Что вы можете противопоставить этому, мой дорогой ученый физик? Воплощенную самонадеянность?
Я перебирал многочисленные свидетельства очевидцев:
"Огненный шар ярче солнца… огненный столб, видимый за сотни километров… черные клубы дыма, превратившиеся в тучу на безоблачном небе… стекла, лопнувшие на расстоянии 400 километров…"
Это показания корреспондентской сети Иркутской сейсмической станции. Ими нельзя пренебрегать.
Прочтем дальше: "разметало чумы…", "кончало оленей…", "ворочало лес…" – это эвенки.
"Пахнуло таким жаром, что будто рубашка загорелась…" – это рабочий в Вановаре. Даже близ Канска, за 800 километров от места падения, машинист, испугавшись грохота, остановил поезд.
Нет, мой почтенный, но легкомысленный оппонент, время, когда Л. А. Кулику приходилось доказывать факт падения Тунгусского метеорита, прошло. С тех пор под руководством Кулика было проведено несколько экспедиций в район падения. Там были обнаружены следы поразительных разрушений: на площади в восемь тысяч квадратных километров вся тайга сплошь повалена. Вы сами увидите в районе гигантского бурелома, как стволы исполинских лиственниц лежат, показывая своими вывороченными корнями в одно место – в центр феноменальной катастрофы. Вы убедитесь, что в радиусе тридцати километров не устояло ни одно дерево, а в радиусе шестидесяти километров деревья вырваны на всех возвышенностях. Чтобы вызвать взрыв такой силы, нужны сотни тысяч тонн сильнейшего взрывчатого вещества.

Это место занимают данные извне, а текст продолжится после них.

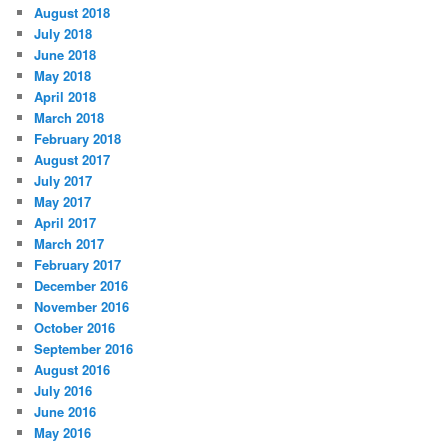
August 2018
July 2018
June 2018
May 2018
April 2018
March 2018
February 2018
August 2017
July 2017
May 2017
April 2017
March 2017
February 2017
December 2016
November 2016
October 2016
September 2016
August 2016
July 2016
June 2016
May 2016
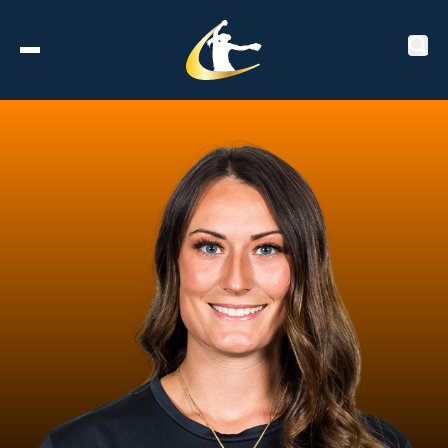
Tickets
About
Schedule
Players
Leaderboard
Stats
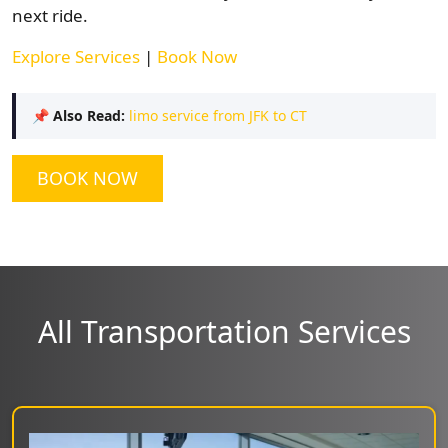
next ride.
Explore Services
|
Book Now
📌
Also Read:
limo service from JFK to CT
BOOK NOW
All Transportation Services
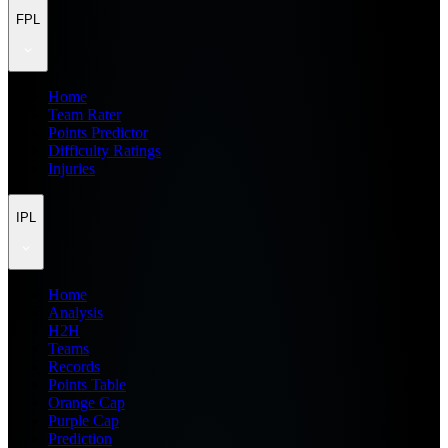
FPL
Home
Team Rater
Points Predictor
Difficulty Ratings
Injuries
IPL
Home
Analysis
H2H
Teams
Records
Points Table
Orange Cap
Purple Cap
Prediction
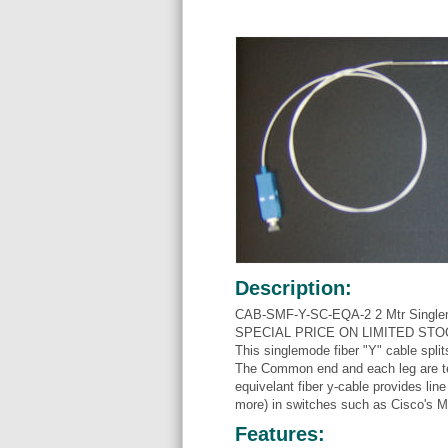
Description:
CAB-SMF-Y-SC-EQA-2 2 Mtr Singlemo
SPECIAL PRICE ON LIMITED STOCK
This singlemode fiber "Y" cable split
The Common end and each leg are 
equivelant fiber y-cable provides l
more) in switches such as Cisco's
Features:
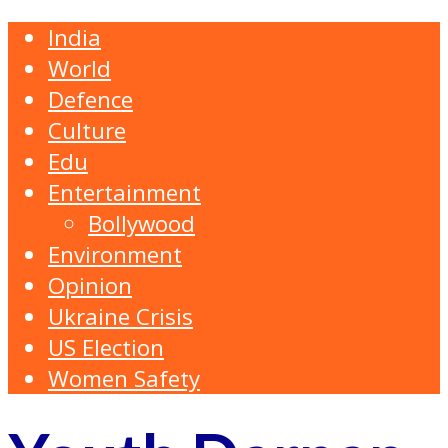
India
World
Defence
Culture
Edu
Entertainment
Bollywood
Environment
Opinion
Ukraine Crisis
US Election
Women Safety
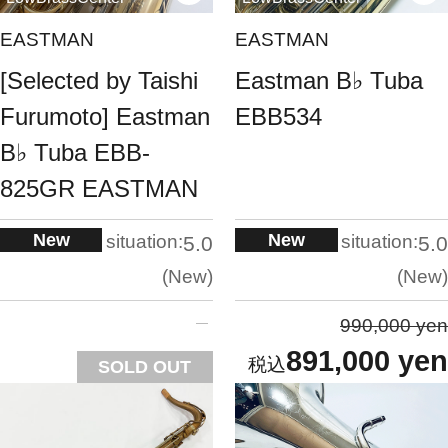
EASTMAN
EASTMAN
[Selected by Taishi
Eastman B♭ Tuba
Furumoto] Eastman
EBB534
B♭ Tuba EBB-
825GR EASTMAN
New
New
situation:
situation:
5.0
5.0
New
New
990,000 yen
891,000 yen
SOLD OUT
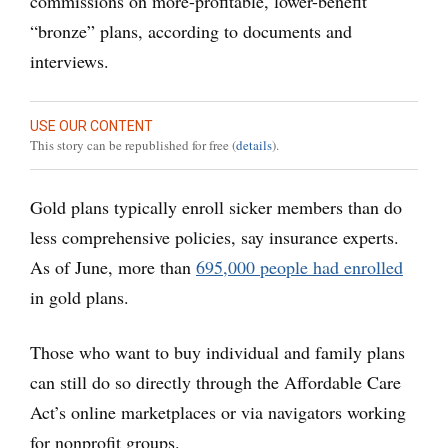
commissions on more-profitable, lower-benefit
“bronze” plans, according to documents and
interviews.
USE OUR CONTENT
This story can be republished for free (
details
).
Gold plans typically enroll sicker members than do
less comprehensive policies, say insurance experts.
As of June, more than
695,000 people had enrolled
in gold plans.
Those who want to buy individual and family plans
can still do so directly through the Affordable Care
Act’s online marketplaces or via navigators working
for nonprofit groups.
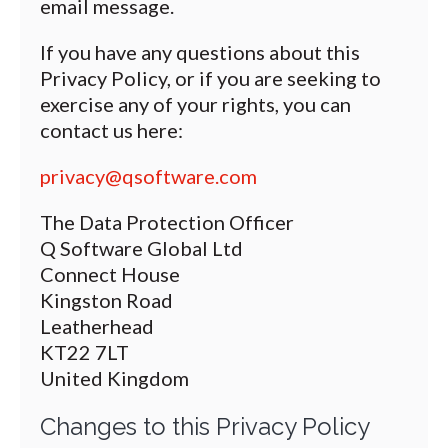
email message.
If you have any questions about this
Privacy Policy, or if you are seeking to
exercise any of your rights, you can
contact us here:
privacy@qsoftware.com
The Data Protection Officer
Q Software Global Ltd
Connect House
Kingston Road
Leatherhead
KT22 7LT
United Kingdom
Changes to this Privacy Policy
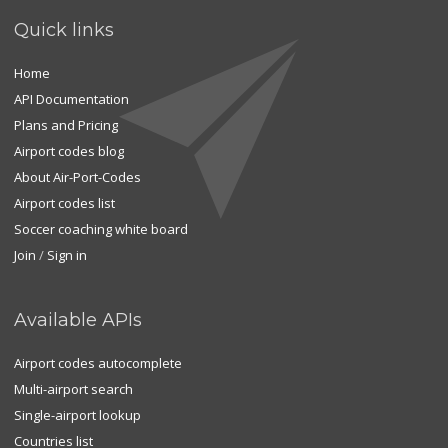
Quick links
Home
API Documentation
Plans and Pricing
Airport codes blog
About Air-Port-Codes
Airport codes list
Soccer coaching white board
Join
/
Sign in
Available APIs
Airport codes autocomplete
Multi-airport search
Single-airport lookup
Countries list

Откуда могла появиться такая энергия? Я отвечу вам, мой дорогой ученый, как вы сами ответили бы школьнику. Метеорит, сохранивший свою космическую скорость, ударился о землю, а вся его кинетическая энергия мгновенно перешла в тепло, что равносильно взрыву.
Обращу ваше внимание, мой ученый противник, никогда не бывавший в районе тунгусской катастрофы, что для местных жителей падение метеорита не представлялось спорным. Старожилы уверяют, что к месту, где спустился с неба бог огня и грома – ослепительный Огды, – не приближался ни один местный житель. Оно проклято шаманами. Лишь в первые дни после катастрофы эвенки ходили по бурелому, разыскивали обугленные туши своих оленей, погибшие лабазы с имуществом, видели фонтан воды, бивший три дня из-под земли. Пожалуй, лучше будет, мой безусловно заслуживающий лучшей участи оппонент, если вы вместо гипотезы, отрицающей очевидное явление, придумаете объяснение этому запоздалому страху местных жителей.
И наконец, последнее необъясненное явление, свидетельствующее о связи его с каким-то космическим событием.
Передо мной на столе лежит фотография, сделанная в Наровчате Пензенской губернии местным учителем. Снимок сделан ночью, через сутки после падения метеорита в Сибири. А вот ссылка на находившегося той ночью в Ташкентской обсерватории, ныне здравствующего академика Фесенкова, тщетно ждавшего темноты для начала своих наблюдений.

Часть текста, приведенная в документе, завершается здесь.